EXERCISE DETAILS » Copy out the rows from the line containing "genus: Xyridacma" through the last line, replacing "scientific name" with "species". Leave everything else unchanged.

Dataset entries
■ ■ ■ ■ ■

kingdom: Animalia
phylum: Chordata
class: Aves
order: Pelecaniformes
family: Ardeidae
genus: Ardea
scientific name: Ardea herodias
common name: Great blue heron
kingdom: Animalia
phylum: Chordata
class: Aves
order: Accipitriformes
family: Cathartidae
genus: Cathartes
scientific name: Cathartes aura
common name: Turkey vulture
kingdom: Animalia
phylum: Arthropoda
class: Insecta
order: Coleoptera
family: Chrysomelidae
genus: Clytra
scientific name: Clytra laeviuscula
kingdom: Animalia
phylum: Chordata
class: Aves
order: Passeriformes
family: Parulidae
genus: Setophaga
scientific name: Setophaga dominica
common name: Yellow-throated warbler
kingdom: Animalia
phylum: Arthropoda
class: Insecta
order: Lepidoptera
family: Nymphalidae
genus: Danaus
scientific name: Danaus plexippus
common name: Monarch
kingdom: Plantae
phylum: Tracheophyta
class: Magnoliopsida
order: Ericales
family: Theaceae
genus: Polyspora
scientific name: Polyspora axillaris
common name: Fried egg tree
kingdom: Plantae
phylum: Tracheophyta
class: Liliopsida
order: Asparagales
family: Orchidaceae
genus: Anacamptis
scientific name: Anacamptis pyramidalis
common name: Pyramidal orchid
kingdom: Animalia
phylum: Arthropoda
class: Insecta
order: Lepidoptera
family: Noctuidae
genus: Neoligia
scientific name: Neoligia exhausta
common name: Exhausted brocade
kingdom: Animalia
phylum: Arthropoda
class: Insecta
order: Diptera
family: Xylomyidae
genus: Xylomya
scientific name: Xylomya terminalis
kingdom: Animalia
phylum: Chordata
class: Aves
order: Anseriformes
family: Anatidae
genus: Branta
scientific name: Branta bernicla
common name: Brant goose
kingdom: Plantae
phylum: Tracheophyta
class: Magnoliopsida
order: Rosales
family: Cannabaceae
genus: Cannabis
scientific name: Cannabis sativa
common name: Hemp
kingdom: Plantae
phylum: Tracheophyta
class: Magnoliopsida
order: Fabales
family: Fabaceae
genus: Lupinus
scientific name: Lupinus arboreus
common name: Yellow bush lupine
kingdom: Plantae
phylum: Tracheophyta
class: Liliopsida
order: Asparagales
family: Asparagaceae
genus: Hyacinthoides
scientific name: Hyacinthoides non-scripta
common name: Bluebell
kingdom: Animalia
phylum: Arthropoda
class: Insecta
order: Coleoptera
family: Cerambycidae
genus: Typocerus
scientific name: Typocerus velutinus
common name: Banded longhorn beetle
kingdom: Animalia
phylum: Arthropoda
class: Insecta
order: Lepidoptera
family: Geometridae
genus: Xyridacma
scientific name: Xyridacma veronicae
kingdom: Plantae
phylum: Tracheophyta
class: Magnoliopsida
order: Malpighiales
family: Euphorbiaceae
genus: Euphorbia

■ ■ ■ ■ ■

CORRECT OUTPUT »
genus: Xyridacma
species: Xyridacma veronicae
kingdom: Plantae
phylum: Tracheophyta
class: Magnoliopsida
order: Malpighiales
family: Euphorbiaceae
genus: Euphorbia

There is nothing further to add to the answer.